Polderen geen oplossing voor veehouderij perikelen in Oisterwijk
11 februari 2020
Bij de commissievergadering over het veehouderijbeleid op 30 januari werd gesproken over hoe de gemeenteraad het veehouderijbeleid voor de komende jaren moet gaan vormgeven. Daarbij ging de onenigheid erover of er voor een doel gekozen moet worden, en daarna gekeken hoe dat bereikt kan worden? Of dat er gekeken moet worden naar de mogelijkheden die de gemeente heeft om het veehouderijbeleid te vormen, en aan de hand daarvan haar doelen te stellen.

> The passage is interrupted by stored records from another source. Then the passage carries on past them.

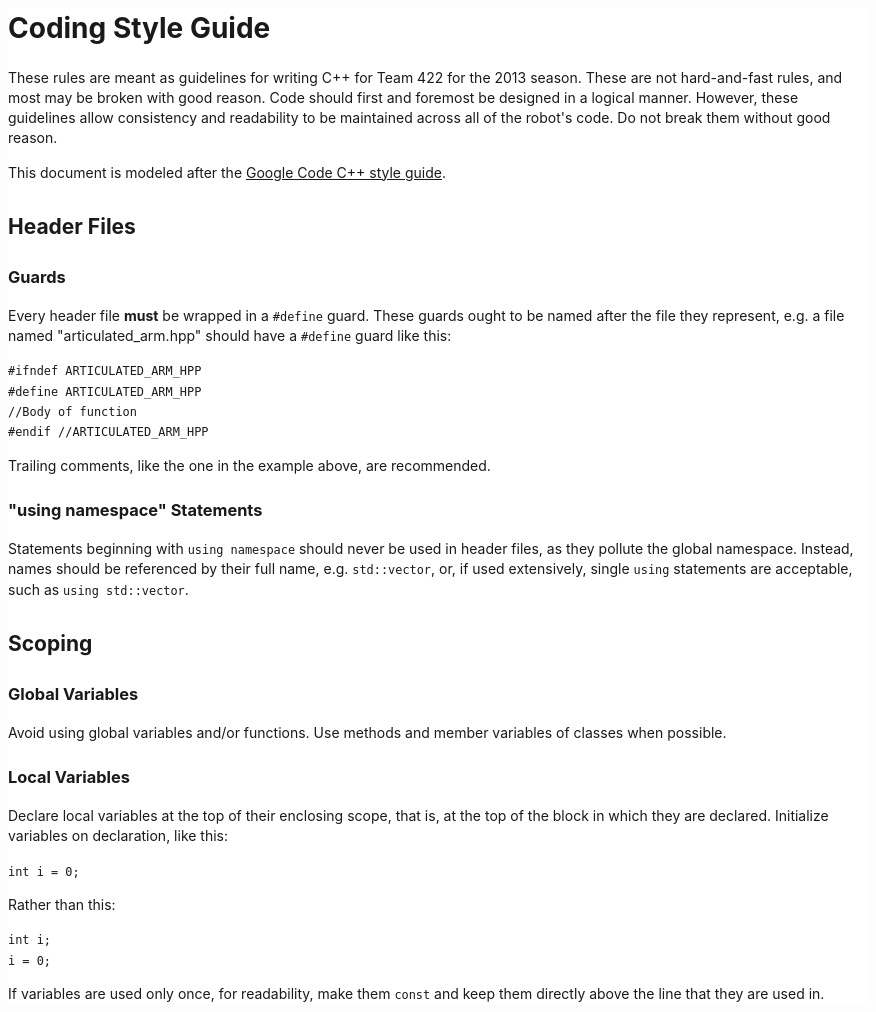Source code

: # Coding Style Guide #
These rules are meant as guidelines for writing C++ for Team 422 for the 2013
season. These are not hard-and-fast rules, and most may be broken with good
reason. Code should first and foremost be designed in a logical manner. However,
these guidelines allow consistency and readability to be maintained across all
of the robot's code. Do not break them without good reason.

This document is modeled after the [Google Code C++ style
guide](http://google-styleguide.googlecode.com/svn/trunk/cppguide.xml).

## Header Files ##

### Guards ###
Every header file **must** be wrapped in a `#define` guard. These guards ought
to be named after the file they represent, e.g. a file named
"articulated_arm.hpp" should have a `#define` guard like this:

    #ifndef ARTICULATED_ARM_HPP
	#define ARTICULATED_ARM_HPP
	//Body of function
	#endif //ARTICULATED_ARM_HPP

Trailing comments, like the one in the example above, are recommended.

### "using namespace" Statements ###
Statements beginning with `using namespace` should never be used in header
files, as they pollute the global namespace. Instead, names should be referenced
by their full name, e.g. `std::vector`, or, if used extensively, single `using`
statements are acceptable, such as `using std::vector`.

## Scoping ##

### Global Variables ###
Avoid using global variables and/or functions. Use methods and member variables
of classes when possible.

### Local Variables ###
Declare local variables at the top of their enclosing scope, that is, at the top
of the block in which they are declared. Initialize variables on declaration,
like this:

    int i = 0;

Rather than this:

    int i;
	i = 0;

If variables are used only once, for readability, make them `const`
and keep them directly above the line that they are used in.
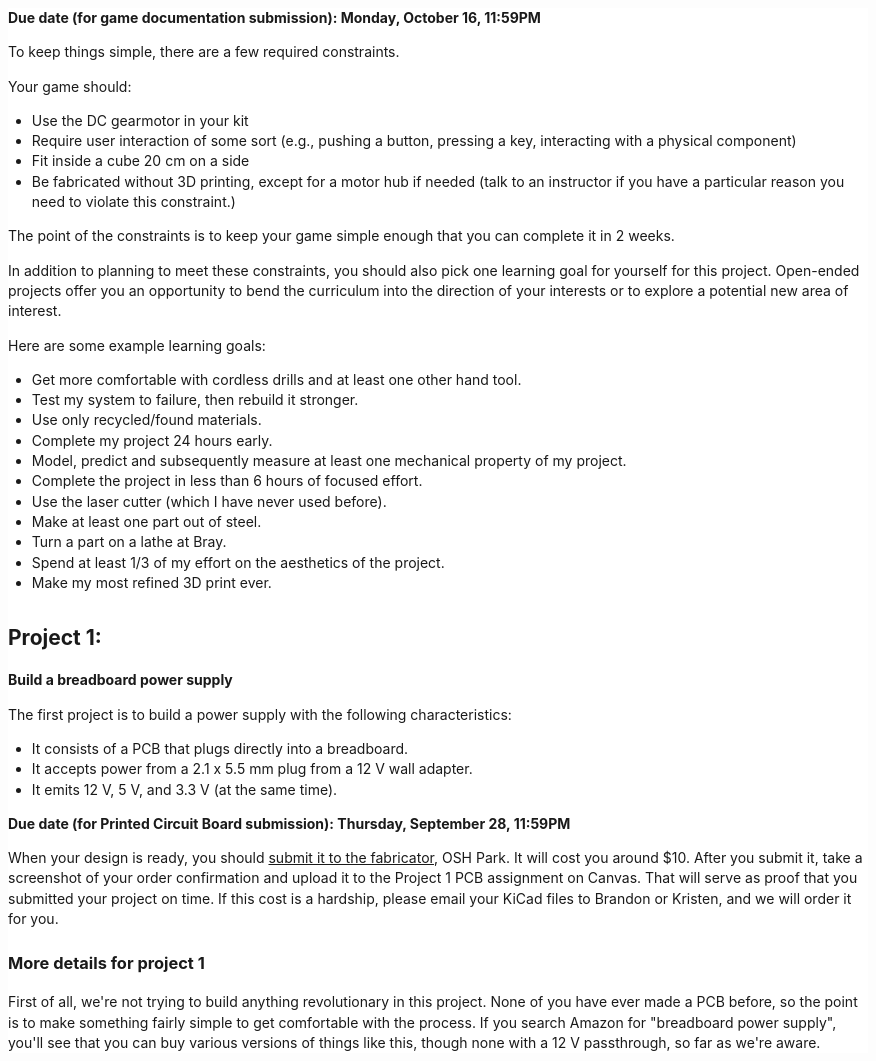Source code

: **Due date (for game documentation submission): Monday, October 16, 11:59PM**

To keep things simple, there are a few required constraints.

Your game should:

* Use the DC gearmotor in your kit
* Require user interaction of some sort (e.g., pushing a button, pressing a key, interacting with a physical component)
* Fit inside a cube 20 cm on a side
* Be fabricated without 3D printing, except for a motor hub if needed (talk to an instructor if you have a particular reason you need to violate this constraint.)

The point of the constraints is to keep your game simple enough that you can complete it in 2 weeks.

In addition to planning to meet these constraints, you should also pick one learning goal for yourself for this project. Open-ended projects offer you an opportunity to bend the curriculum into the direction of your interests or to explore a potential new area of interest. 

Here are some example learning goals:

  * Get more comfortable with cordless drills and at least one other hand tool.
  * Test my system to failure, then rebuild it stronger.
  * Use only recycled/found materials.
  * Complete my project 24 hours early.
  * Model, predict and subsequently measure at least one mechanical property of my project.
  * Complete the project in less than 6 hours of focused effort.
  * Use the laser cutter (which I have never used before).
  * Make at least one part out of steel.
  * Turn a part on a lathe at Bray.
  * Spend at least 1/3 of my effort on the aesthetics of the project.
  * Make my most refined 3D print ever.

    

## Project 1: 
**Build a breadboard power supply**

The first project is to build a power supply with the following characteristics:

*   It consists of a PCB that plugs directly into a breadboard.
*   It accepts power from a 2.1 x 5.5 mm plug from a 12 V wall adapter.
*   It emits 12 V, 5 V, and 3.3 V (at the same time).

**Due date (for Printed Circuit Board submission): Thursday, September 28, 11:59PM**

When your design is ready, you should [submit it to the fabricator](https://oshpark.com/), OSH Park. It will cost you around $10\. After you submit it, take a screenshot of your order confirmation and upload it to the Project 1 PCB assignment on Canvas. That will serve as proof that you submitted your project on time. If this cost is a hardship, please email your KiCad files to Brandon or Kristen, and we will order it for you.

### More details for project 1

First of all, we're not trying to build anything revolutionary in this project. None of you have ever made a PCB before, so the point is to make something fairly simple to get comfortable with the process. If you search Amazon for "breadboard power supply", you'll see that you can buy various versions of things like this, though none with a 12 V passthrough, so far as we're aware.
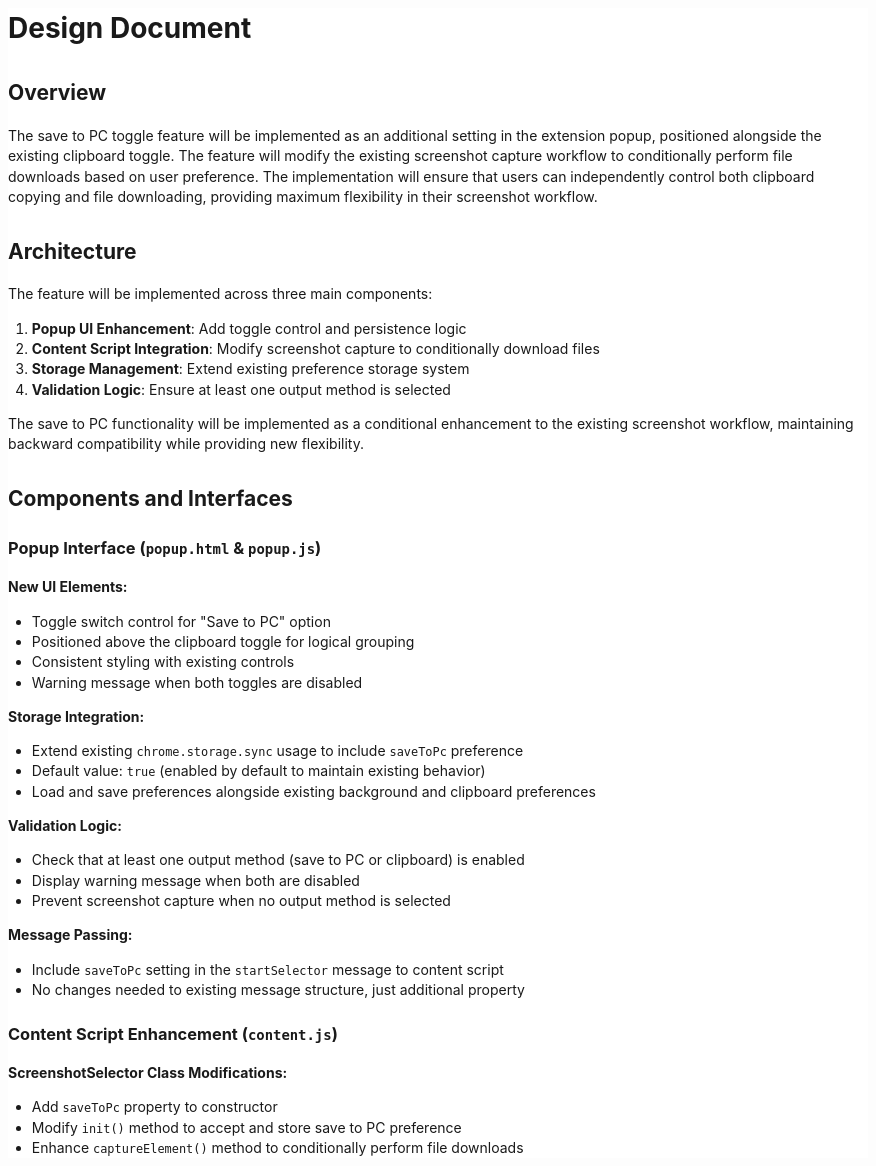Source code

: # Design Document

## Overview

The save to PC toggle feature will be implemented as an additional setting in the extension popup, positioned alongside the existing clipboard toggle. The feature will modify the existing screenshot capture workflow to conditionally perform file downloads based on user preference. The implementation will ensure that users can independently control both clipboard copying and file downloading, providing maximum flexibility in their screenshot workflow.

## Architecture

The feature will be implemented across three main components:

1. **Popup UI Enhancement**: Add toggle control and persistence logic
2. **Content Script Integration**: Modify screenshot capture to conditionally download files
3. **Storage Management**: Extend existing preference storage system
4. **Validation Logic**: Ensure at least one output method is selected

The save to PC functionality will be implemented as a conditional enhancement to the existing screenshot workflow, maintaining backward compatibility while providing new flexibility.

## Components and Interfaces

### Popup Interface (`popup.html` & `popup.js`)

**New UI Elements:**
- Toggle switch control for "Save to PC" option
- Positioned above the clipboard toggle for logical grouping
- Consistent styling with existing controls
- Warning message when both toggles are disabled

**Storage Integration:**
- Extend existing `chrome.storage.sync` usage to include `saveToPc` preference
- Default value: `true` (enabled by default to maintain existing behavior)
- Load and save preferences alongside existing background and clipboard preferences

**Validation Logic:**
- Check that at least one output method (save to PC or clipboard) is enabled
- Display warning message when both are disabled
- Prevent screenshot capture when no output method is selected

**Message Passing:**
- Include `saveToPc` setting in the `startSelector` message to content script
- No changes needed to existing message structure, just additional property

### Content Script Enhancement (`content.js`)

**ScreenshotSelector Class Modifications:**
- Add `saveToPc` property to constructor
- Modify `init()` method to accept and store save to PC preference
- Enhance `captureElement()` method to conditionally perform file downloads
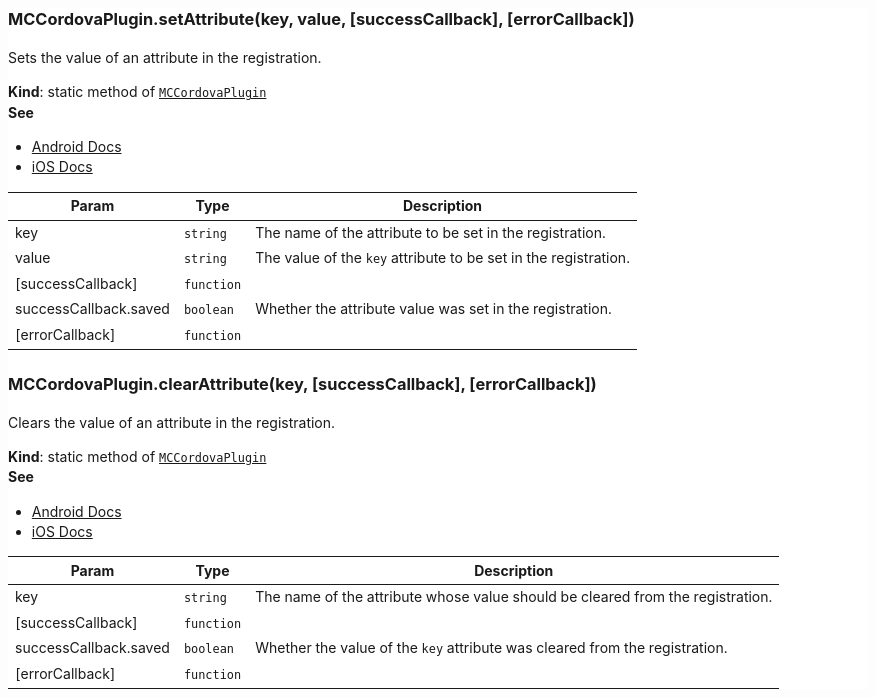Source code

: <a name="module_MCCordovaPlugin.setAttribute"></a>

### MCCordovaPlugin.setAttribute(key, value, [successCallback], [errorCallback])
Sets the value of an attribute in the registration.

**Kind**: static method of <code>[MCCordovaPlugin](#module_MCCordovaPlugin)</code>  
**See**

- [Android Docs](https://salesforce-marketingcloud.github.io/MarketingCloudSDK-Android/javadocs/6.0/reference/com/salesforce/marketingcloud/registration/RegistrationManager.Editor.html#setAttribute(java.lang.String,%20java.lang.String))
- [iOS Docs](https://salesforce-marketingcloud.github.io/MarketingCloudSDK-iOS/appledoc/Classes/MarketingCloudSDK.html#//api/name/sfmc_setAttributeNamed:value:)


| Param | Type | Description |
| --- | --- | --- |
| key | <code>string</code> | The name of the attribute to be set in the     registration. |
| value | <code>string</code> | The value of the `key` attribute to be set in     the registration. |
| [successCallback] | <code>function</code> |  |
| successCallback.saved | <code>boolean</code> | Whether the attribute value was     set in the registration. |
| [errorCallback] | <code>function</code> |  |

<a name="module_MCCordovaPlugin.clearAttribute"></a>

### MCCordovaPlugin.clearAttribute(key, [successCallback], [errorCallback])
Clears the value of an attribute in the registration.

**Kind**: static method of <code>[MCCordovaPlugin](#module_MCCordovaPlugin)</code>  
**See**

- [Android Docs](https://salesforce-marketingcloud.github.io/MarketingCloudSDK-Android/javadocs/6.0/reference/com/salesforce/marketingcloud/registration/RegistrationManager.Editor.html#clearAttribute(java.lang.String))
- [iOS Docs](https://salesforce-marketingcloud.github.io/MarketingCloudSDK-iOS/appledoc/Classes/MarketingCloudSDK.html#//api/name/sfmc_clearAttributeNamed:)


| Param | Type | Description |
| --- | --- | --- |
| key | <code>string</code> | The name of the attribute whose value should be     cleared from the registration. |
| [successCallback] | <code>function</code> |  |
| successCallback.saved | <code>boolean</code> | Whether the value of the `key`     attribute was cleared from the registration. |
| [errorCallback] | <code>function</code> |  |

<a name="module_MCCordovaPlugin.addTag"></a>
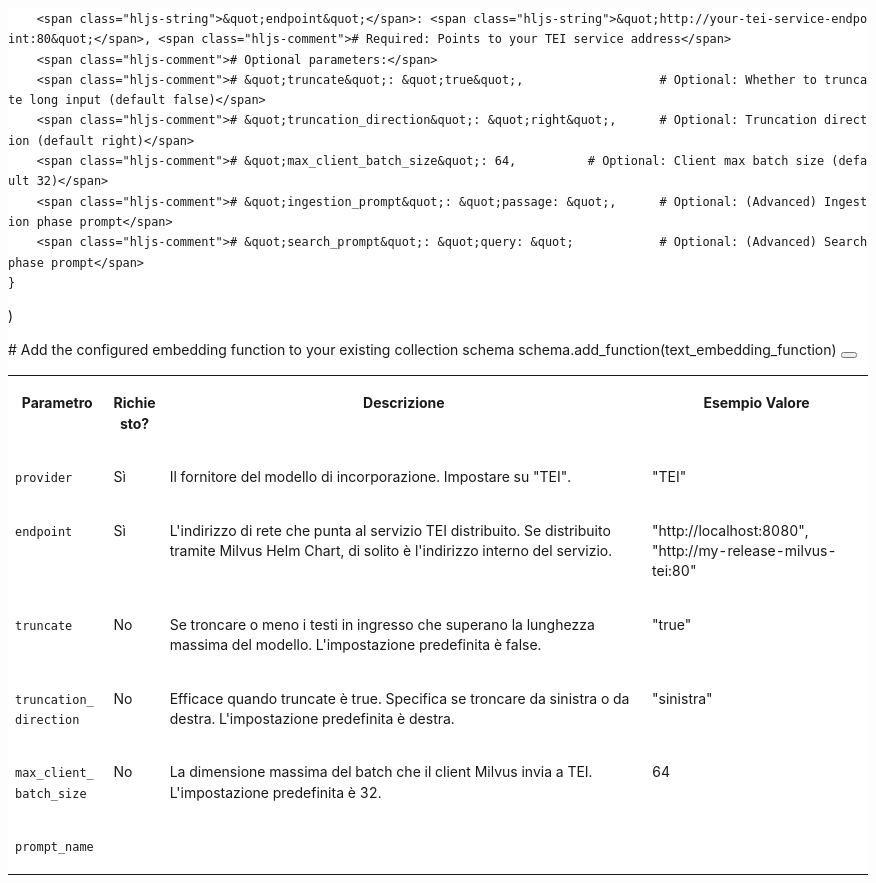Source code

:         <span class="hljs-string">&quot;endpoint&quot;</span>: <span class="hljs-string">&quot;http://your-tei-service-endpoint:80&quot;</span>, <span class="hljs-comment"># Required: Points to your TEI service address</span>
        <span class="hljs-comment"># Optional parameters:</span>
        <span class="hljs-comment"># &quot;truncate&quot;: &quot;true&quot;,                   # Optional: Whether to truncate long input (default false)</span>
        <span class="hljs-comment"># &quot;truncation_direction&quot;: &quot;right&quot;,      # Optional: Truncation direction (default right)</span>
        <span class="hljs-comment"># &quot;max_client_batch_size&quot;: 64,          # Optional: Client max batch size (default 32)</span>
        <span class="hljs-comment"># &quot;ingestion_prompt&quot;: &quot;passage: &quot;,      # Optional: (Advanced) Ingestion phase prompt</span>
        <span class="hljs-comment"># &quot;search_prompt&quot;: &quot;query: &quot;            # Optional: (Advanced) Search phase prompt</span>
    }
)

<span class="hljs-comment"># Add the configured embedding function to your existing collection schema</span>
schema.add_function(text_embedding_function)
<button class="copy-code-btn"></button></code></pre>
<table>
   <tr>
     <th><p><strong>Parametro</strong></p></th>
     <th><p><strong>Richiesto?</strong></p></th>
     <th><p><strong>Descrizione</strong></p></th>
     <th><p><strong>Esempio Valore</strong></p></th>
   </tr>
   <tr>
     <td><p><code translate="no">provider</code></p></td>
     <td><p>Sì</p></td>
     <td><p>Il fornitore del modello di incorporazione. Impostare su "TEI".</p></td>
     <td><p>"TEI"</p></td>
   </tr>
   <tr>
     <td><p><code translate="no">endpoint</code></p></td>
     <td><p>Sì</p></td>
     <td><p>L'indirizzo di rete che punta al servizio TEI distribuito. Se distribuito tramite Milvus Helm Chart, di solito è l'indirizzo interno del servizio.</p></td>
     <td><p>"http://localhost:8080", "http://my-release-milvus-tei:80"</p></td>
   </tr>
   <tr>
     <td><p><code translate="no">truncate</code></p></td>
     <td><p>No</p></td>
     <td><p>Se troncare o meno i testi in ingresso che superano la lunghezza massima del modello. L'impostazione predefinita è false.</p></td>
     <td><p>"true"</p></td>
   </tr>
   <tr>
     <td><p><code translate="no">truncation_direction</code></p></td>
     <td><p>No</p></td>
     <td><p>Efficace quando truncate è true. Specifica se troncare da sinistra o da destra. L'impostazione predefinita è destra.</p></td>
     <td><p>"sinistra"</p></td>
   </tr>
   <tr>
     <td><p><code translate="no">max_client_batch_size</code></p></td>
     <td><p>No</p></td>
     <td><p>La dimensione massima del batch che il client Milvus invia a TEI. L'impostazione predefinita è 32.</p></td>
     <td><p>64</p></td>
   </tr>
   <tr>
     <td><p><code translate="no">prompt_name</code></p></td>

door Silvester Klaasman – PIT Onderzoek
Over een aantal zaken waren de aanwezigen het echter eens: de veehouderij zoals die nu is, is niet toekomstbestendig. Met de uitstoot van endotoxine, fijnstof, ammoniak en de bijkomende stankoverlast, wordt het voor boeren simpelweg steeds moeilijker om de ruimte te vinden en te krijgen, om hun bedrijven draaiende te houden. In het gemeentebeleid wordt daarom voorop rekening gehouden met de gezondheid en leefomstandigheden van de omwonenden. Daarna komt het belang van de boeren dat evenmin uit het oog verloren mag worden.
Verschillende scenario’s
Er zijn qua beleid daardoor een aantal scenario’s denkbaar. Te weten ‘duurzame krimp’, waarbij de boerenbedrijven door gemeentelijk beleid worden gedwongen in te krimpen. En ‘duurzame groei’, waarbij, als een aantal bedrijven stopt, er plaats wordt gemaakt voor andere, meer duurzame veehouderijen, om te groeien. In Oisterwijk zijn er 137 veehouderijbedrijven, waarvan er 36 in de intensieve veehouderij zitten. Het gros daarvan zijn varkenshouders. Om voor het beleid voldoende draagkracht onder de inwoners en ondernemers te vinden, wordt daarom een klankbordgroep gevormd die zich over de te lopen koers gaat buigen.
Pappen-en-nathouden
Boeren langs de A58 in Moergestel komen op voor hun belangen (Foto: Toby de Kort). Maar als de veehouderij moet krimpen, is ze er dan bij gebaat dat die beweging langzaam en geleidelijk wordt ingezet? Het antwoord op deze vraag is niet per se bevestigend. Immers kan de huidige stikstofcrisis op zijn minst ten dele worden toegeschreven aan het pappen-en-nathouden van het Nederlandse landbouwbeleid. Zo zei Jeroen Candel, universitair docent landbouwbeleid aan de Wageningen University, in oktober tegen De Groene Amsterdammer over de stikstofcrisis: “Verschillende kabinetten achtereen wisten dat het huidige beleid niet afdoende was om de natuur te beschermen tegen een overmaat aan stikstof uit de landbouw en de industrie. Hoe is het mogelijk dat er dan geen plan B paraat ligt?”
Polderen
In hetzelfde artikel komt naar voren dat het weinig verheffende landbouwbeleid, dat uiteindelijk tot de stikstofcrisis leidde, in stand werd gehouden onder druk van boerenorganisaties. In dit licht werpt de stap om een klankbordgroep te vormen, waar de boeren vanzelfsprekend bij betrokken zijn, de vraag op of een dergelijke werkvorm wel tot de juiste resultaten leidt. Het tot stand komen van de huidige stikstofcrisis maar ook de perikelen met de stankoverlast en de uitstoot van ammoniak en andere schadelijke stoffen is namelijk niet te wijten aan een tekort aan overleg en inspraak. Boeren en de veehouderij in het bijzonder, zijn gebaat bij duidelijkheid, en ook de inwoners van Oisterwijk zijn gebaat bij kordate besluitvorming. Wellicht is het daarom beter de pleister in één keer van de wond te trekken. De ambitie om iedereen tevreden te houden is debet aan de pijn die het huidige beleid oplevert. Of een klankbordgroep is wat nodig is om op het vlak van veehouderijbeleid de juiste keuzes te maken, is daarom zeer de vraag.